• STUDY TEXT:
○ ○ ○ ○ ○
Alison Humphrey is a late-blooming photographer. A lawyer by training and stay-at-home mother of three, she didn’t take up the craft until more than a year ago, when she signed up for an intermediate photography class at the Minnetonka Center for the Arts.
“I have taken snapshots forever, but I wanted to become a more thoughtful photographer and learn how to be a photographer as an artist, not just someone who takes snapshots,” Humphrey says.
With camera in tow, she headed to Crystal Bay on Lake Minnetonka last summer—the locale of the Noerenberg Gardens and also where Humphrey’s photography instructor suggested she go to find beautiful flowers and interesting light. “I was on an adventure to look for colors, lines and light,” she says.
And that’s exactly what she found in her photo Lily at Noerenberg Gardens. “I really like the lines, particularly the implied movement in it, which I try to look for even when it’s a stationary object,” Humphrey says. “I like the way the photograph implied motion and movement.”
○ ○ ○ ○ ○
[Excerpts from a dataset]

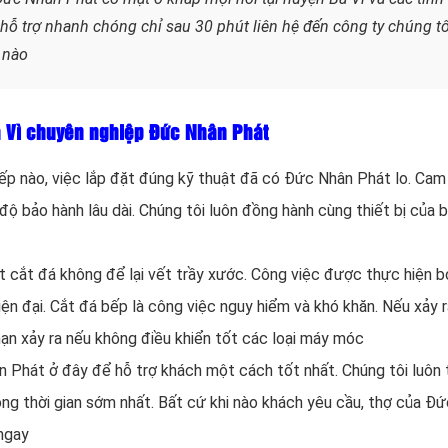
 hỗ trợ nhanh chóng chỉ sau 30 phút liên hệ đến công ty chúng tô
 nào
Ba Vì chuyên nghiệp Đức Nhân Phát
bếp nào, việc lắp đặt đúng kỹ thuật đã có Đức Nhân Phát lo. Cam
 độ bảo hành lâu dài. Chúng tôi luôn đồng hành cùng thiết bị của 
t cắt đá không để lại vết trầy xước. Công việc được thực hiện b
iện đại. Cắt đá bếp là công việc nguy hiểm và khó khăn. Nếu xảy 
nạn xảy ra nếu không điều khiển tốt các loại máy móc
 Phát ở đây để hỗ trợ khách một cách tốt nhất. Chúng tôi luôn 
ong thời gian sớm nhất. Bất cứ khi nào khách yêu cầu, thợ của Đ
ngay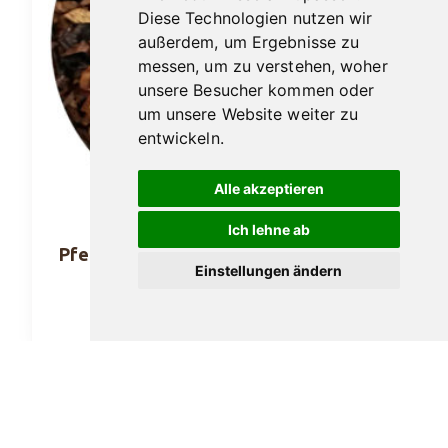
Diese Technologien nutzen wir
außerdem, um Ergebnisse zu
messen, um zu verstehen, woher
unsere Besucher kommen oder
um unsere Website weiter zu
entwickeln.
Alle akzeptieren
Ich lehne ab
Pfeifentabak Hausmarke No. 666 100gr.
Einstellungen ändern
25,90
€
In den Warenkorb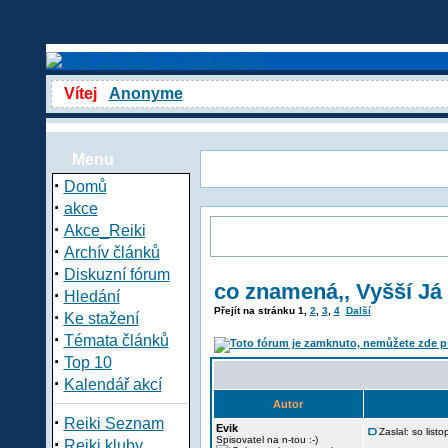
Vítej
Anonyme
Menu
·
Domů
·
akce
·
Akce_Reiki
·
Archív článků
·
Diskuzní fórum
co znamená,, Vyšší Já 
·
Hledání
Přejít na stránku
1
,
2
,
3
,
4
Další
·
Ke stažení
·
Témata článků
·
Top 10
·
Kalendář akcí
Autor
·
Reiki Seznam
Evik
Zaslal: so lis
·
Spisovatel na n-tou :-)
Reiki kluby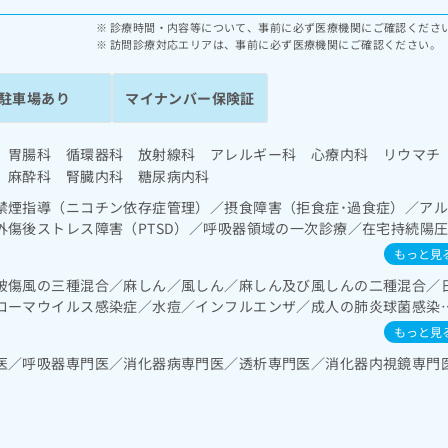
診療時間・内容等について、事前に必ず医療機関にご確認くださ
訪問診療対応エリアは、事前に必ず医療機関にご確認ください。
駐車場あり
マイナンバー保険証
 胃腸科 循環器科 放射線科 アレルギー科 心療内科 リウマチ
 麻酔科 腎臓内科 糖尿病内科
禁煙指導（ニコチン依存症管理）／摂食障害（拒食症･過食症）／ア
外傷後ストレス障害（PTSD）／呼吸器領域の一次診療／在宅持続陽
群治療）／在宅酸素療法／消化器系領域の一次診療／上部消化管内視
もっと見
査／下部消化管内視鏡的切除術／人工肛門の管理／肝･胆道・膵臓領
破傷風の三種混合／麻しん／風しん／麻しん及び風しんの二種混合／
一次診療／ホルター型心電図検査／腎･泌尿器系領域の一次診療／血
ローマウイルス感染症／水痘／インフルエンザ／成人の肺炎球菌感染
一次診療／内分泌･代謝･栄養領域の一次診療／内分泌機能検査／イン
（食事療法、運動療法、自己血糖測定）／糖尿病による合併症に対す
もっと見
液・免疫系領域の一次診療／血液凝固異常の診断及び治療／筋・骨格
医／呼吸器専門医／消化器病専門医／透析専門医／消化器内視鏡専門
義肢装具の作成及び評価／脳血管疾患等リハビリテーション／運動器
候群リハビリテーション／硬膜外麻酔／神経ブロック／医療用麻薬に
う精神症状のケア／CT撮影／漢方薬の処方／鍼灸治療／在宅における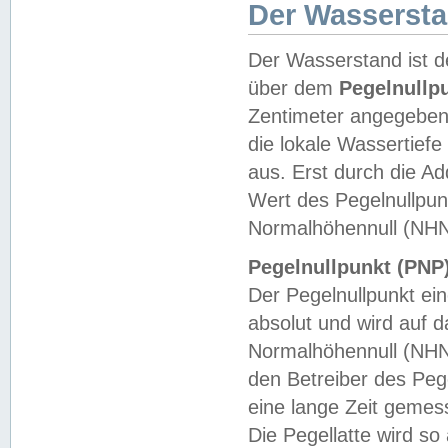
Der Wasserst
Der Wasserstand ist d
über dem
Pegelnullp
Zentimeter angegeben
die lokale Wassertie
aus. Erst durch die A
Wert des Pegelnullpun
Normalhöhennull (NHN
Pegelnullpunkt (PNP)
Der Pegelnullpunkt ei
absolut und wird auf
Normalhöhennull (NHN
den Betreiber des Pege
eine lange Zeit geme
Die Pegellatte wird s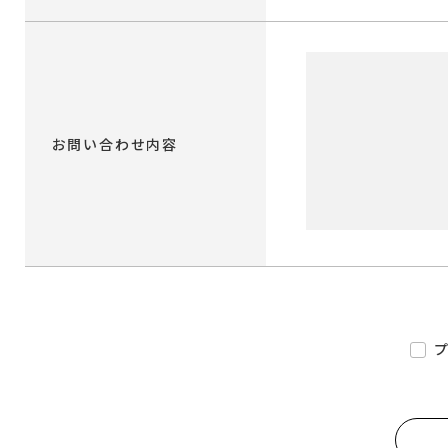
お問い合わせ内容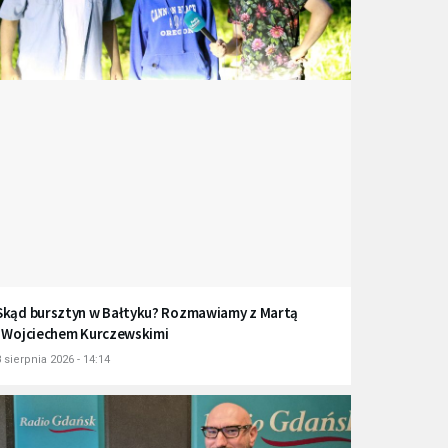
Skąd bursztyn w Bałtyku? Rozmawiamy z Martą
i Wojciechem Kurczewskimi
 sierpnia 2026 - 14:14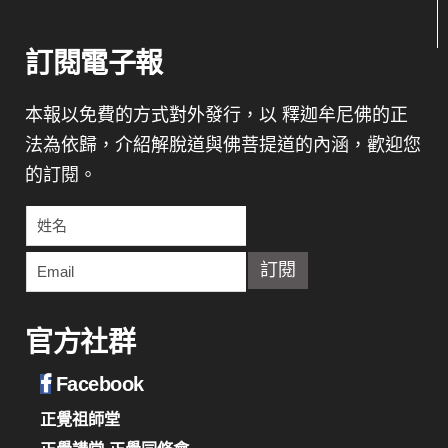
訂閱電子報
本報以免費的方式對外發行，以 釋迦牟尼佛的正
法為依歸，介紹解脫道與佛菩提道的內涵，歡迎您
的訂閱。
官方社群
Facebook
正覺祖師堂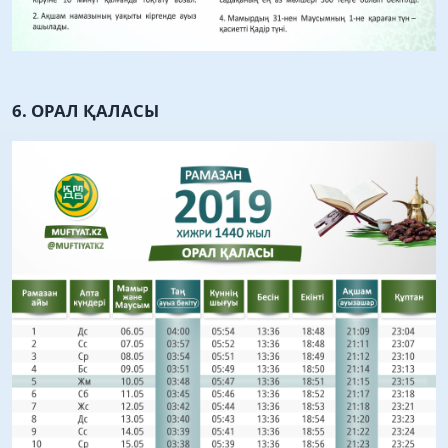
6. ОРАЛ ҚАЛАСЫ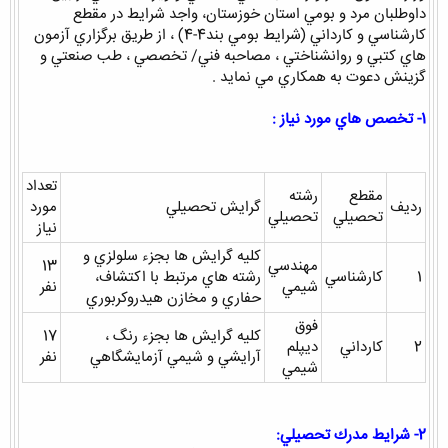
داوطلبان مرد و بومي استان خوزستان، واجد شرايط در مقطع
كارشناسي و كارداني (شرايط بومي بند4-4) ، از طريق برگزاري آزمون
هاي كتبي و روانشناختي ، مصاحبه فني/ تخصصي ، طب صنعتي و
گزينش دعوت به همكاري مي نمايد .
1- تخصص هاي مورد نياز :
تعداد
مقطع
رشته
رديف
گرايش تحصيلي
مورد
تحصيلي
تحصيلي
نياز
كليه گرايش ها بجزء سلولزي و
مهندسي
13
1
كارشناسي
رشته هاي مرتبط با اكتشاف،
شيمي
نفر
حفاري و مخازن هيدروكربوري
فوق
كليه گرايش ها بجزء رنگ ،
17
2
كارداني
ديپلم
آرايشي و شيمي آزمايشگاهي
نفر
شيمي
2- شرايط مدرك تحصيلي:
○ ○ ○ ○ ○
• REQUIRED TASKS:
a) Quote the article on Alison Humphrey word for word, starting with "Alison Humphrey is" and going on through "for the Arts.".
b) Pick up the article on Alison Humphrey after its final sentence and carry it forward.

• ANSWER LIST:
a)
Alison Humphrey is a late-blooming photographer. A lawyer by training and stay-at-home mother of three, she didn’t take up the craft until more than a year ago, when she signed up for an intermediate photography class at the Minnetonka Center for the Arts.

b)
When Humphrey isn’t taking care of her family or volunteering with her golden retriever as a therapy team at local hospitals and schools, she tries to get out of the house and take photos a few times per week—a feat that, Humphrey admits, is much easier in the warm months. The Minnesota winters, however, do not deter her from taking photos of her favorite subject: nature.
“I really am primarily an outdoor photographer,” Humphrey says. “I love taking photographs of flowers and anything that’s beautiful outdoors.”